• _Aim_
Write out the material below again with "collection date" renamed to "date collected" and nothing else altered. Leave out the pictures.

....

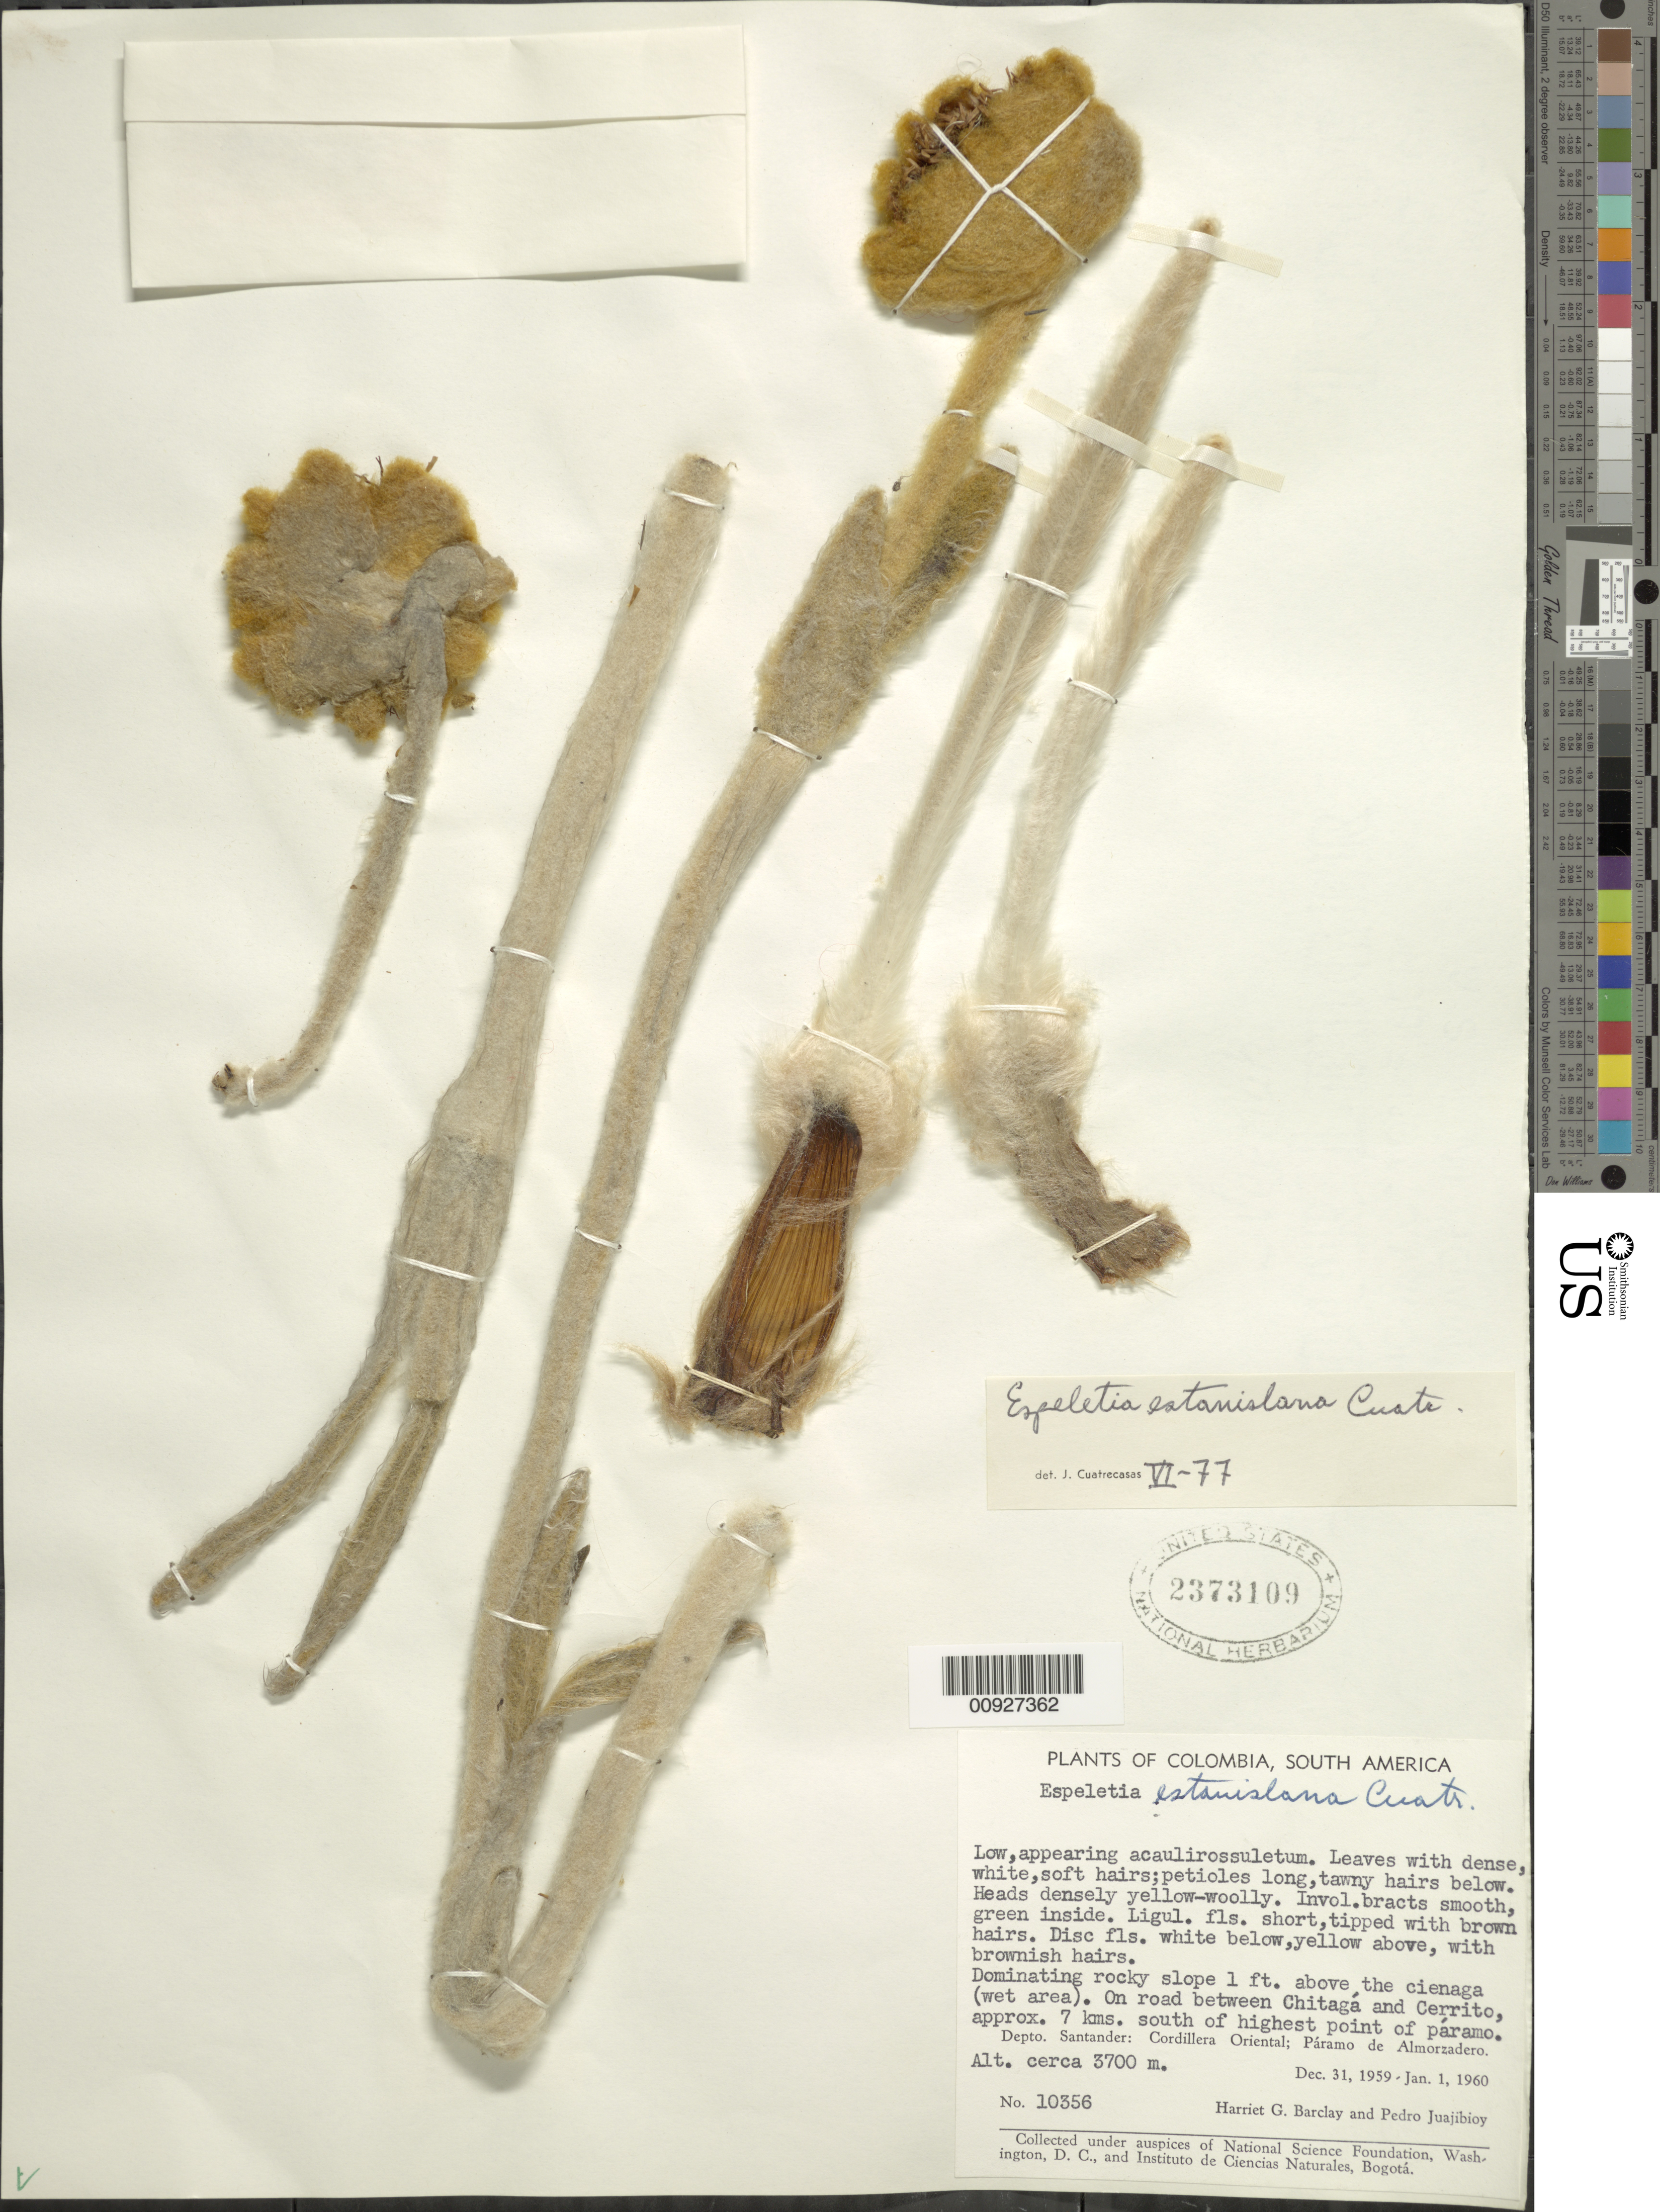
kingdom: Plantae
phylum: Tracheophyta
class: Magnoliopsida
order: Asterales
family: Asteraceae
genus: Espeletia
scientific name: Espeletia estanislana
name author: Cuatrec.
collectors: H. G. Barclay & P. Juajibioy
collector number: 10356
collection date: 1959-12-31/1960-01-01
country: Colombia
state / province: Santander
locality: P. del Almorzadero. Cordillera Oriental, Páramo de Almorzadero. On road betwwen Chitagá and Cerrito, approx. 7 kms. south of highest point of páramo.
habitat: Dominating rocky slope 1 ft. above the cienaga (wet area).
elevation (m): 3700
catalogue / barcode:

....

• _Result of the task_
kingdom: Plantae
phylum: Tracheophyta
class: Magnoliopsida
order: Asterales
family: Asteraceae
genus: Espeletia
scientific name: Espeletia estanislana
name author: Cuatrec.
collectors: H. G. Barclay & P. Juajibioy
collector number: 10356
date collected: 1959-12-31/1960-01-01
country: Colombia
state / province: Santander
locality: P. del Almorzadero. Cordillera Oriental, Páramo de Almorzadero. On road betwwen Chitagá and Cerrito, approx. 7 kms. south of highest point of páramo.
habitat: Dominating rocky slope 1 ft. above the cienaga (wet area).
elevation (m): 3700
catalogue / barcode:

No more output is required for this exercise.